Work description: drawing on results from WP2, 3, and 4 the WP will develop scenarios of secure and privacy aware household technology futures, using narratives and fictional elements that encourage citizen and cross-sector reflection on matters concerning the future of the connected household. Citizen panels will discuss scenarios reflecting dilemmas concerning identified trends and possible technological, social, and commercial developments (Burgess, 2014). The scenarios will be developed in co-design workshops involving 20-30 stakeholders (citizens, technology security experts, etc.). The WP will ultimately produce visualizations of future vulnerability scenarios and value-based questions and dilemmas regarding digital vulnerability futures. These visual artifacts will be integrated into the set of tools developed in WP4 to facilitate the everyday management of risk and security, enable users to cultivate new strategies, tactics, and literacies, and provoke critical public reflection on privacy, security and technology futures in response to privacy and security challenges related to everyday use of digital technologies. The scenario-building activities will also serve as an occasion to engage with policymakers, present dilemmas with policy options for tradeoffs, and to guide innovation towards a more secure and privacy-aware technology future. Outputs will also be in the form of reports and policy briefs. NBT will collaborate closely with Rathenau in this WP.

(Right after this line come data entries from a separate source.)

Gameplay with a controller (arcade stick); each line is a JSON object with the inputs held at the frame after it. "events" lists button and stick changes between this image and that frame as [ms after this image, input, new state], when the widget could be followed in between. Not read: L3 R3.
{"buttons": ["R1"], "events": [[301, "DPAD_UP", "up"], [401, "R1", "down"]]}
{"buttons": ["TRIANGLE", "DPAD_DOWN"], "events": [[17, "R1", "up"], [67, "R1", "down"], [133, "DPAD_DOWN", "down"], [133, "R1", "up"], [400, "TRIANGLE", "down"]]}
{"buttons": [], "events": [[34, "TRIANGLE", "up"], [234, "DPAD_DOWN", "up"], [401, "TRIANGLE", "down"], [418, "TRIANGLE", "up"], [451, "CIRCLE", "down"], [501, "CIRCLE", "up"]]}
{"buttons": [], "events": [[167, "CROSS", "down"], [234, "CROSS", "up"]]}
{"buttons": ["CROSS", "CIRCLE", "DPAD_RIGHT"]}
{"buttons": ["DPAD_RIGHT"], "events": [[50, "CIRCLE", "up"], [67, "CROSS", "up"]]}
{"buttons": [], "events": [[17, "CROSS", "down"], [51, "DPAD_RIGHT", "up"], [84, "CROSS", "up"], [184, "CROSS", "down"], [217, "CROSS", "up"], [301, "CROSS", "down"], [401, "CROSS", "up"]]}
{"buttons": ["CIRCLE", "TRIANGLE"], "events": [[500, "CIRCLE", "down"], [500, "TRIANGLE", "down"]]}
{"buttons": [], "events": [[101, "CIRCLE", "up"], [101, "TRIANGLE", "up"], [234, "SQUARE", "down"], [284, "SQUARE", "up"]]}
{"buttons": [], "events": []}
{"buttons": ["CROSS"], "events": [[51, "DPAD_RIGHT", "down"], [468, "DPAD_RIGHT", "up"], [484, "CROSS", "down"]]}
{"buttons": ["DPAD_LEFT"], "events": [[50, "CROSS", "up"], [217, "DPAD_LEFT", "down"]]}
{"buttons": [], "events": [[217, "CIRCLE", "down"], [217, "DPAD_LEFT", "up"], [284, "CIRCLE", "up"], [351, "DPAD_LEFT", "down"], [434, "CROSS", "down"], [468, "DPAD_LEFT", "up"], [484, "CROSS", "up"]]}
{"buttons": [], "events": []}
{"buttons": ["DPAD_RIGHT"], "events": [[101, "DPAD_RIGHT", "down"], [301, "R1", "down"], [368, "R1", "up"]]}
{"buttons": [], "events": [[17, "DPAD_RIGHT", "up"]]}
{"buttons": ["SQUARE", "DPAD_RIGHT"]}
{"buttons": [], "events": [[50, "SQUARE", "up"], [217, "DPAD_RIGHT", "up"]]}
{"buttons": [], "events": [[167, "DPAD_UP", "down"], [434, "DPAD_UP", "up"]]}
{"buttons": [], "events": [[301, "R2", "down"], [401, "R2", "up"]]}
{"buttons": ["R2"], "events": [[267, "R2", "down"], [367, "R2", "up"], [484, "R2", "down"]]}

WP 6: Digital Vulnerability Population Survey

Lead: SIFO/OsloMet, with NBT

Work Description: This WP will identify key indicators, based on extrapolation from empirical findings in the project and conduct a national survey of tech inventory, key digital service uses, patterns and projections of uses, attitudes, and strategies related to digital security and privacy risks in consumer households. The output will be in the form of a report and will feed into WP7. Data will be accessible for future longitudinal studies by others.

WP 7: Communication, Dissemination and Future Research Impact Agenda

Lead: SIFO, with all partners

Work Description: This WP will disseminate the process and results of the project to the international academic community as well as to public stakeholders; including households, schools, civil society (citizens and advocates), technology manufacturers, and policymakers (also; SIFO as OECD-delegate will promote results at biannual meetings, DCS as UN/ITU member will promote findings in UN sessions). The WP will ensure academic contributions by the project in national/international discussions about technology security and the values designed into future technology. The WP will disseminate key concepts, challenges, scenarios, and tools through a variety of channels and media formats in a way that engages and sensitizes different stakeholders. This will entail bridging the perspectives of consumers and citizens with advocacy, scholarly, entrepreneurial, and policy innovation, and developing and maintaining a feedback loop between citizens, stakeholders and researchers throughout the project period. As part of the project’s future research agenda, this WP will involve workshops (also including advisory board) for planning two special issues in journals and an application for research funding to EU FP calls on digital security/secure societies (and calls under the next FP). The project application will serve as an opportunity to activate the extensive national and international network built through the consortium.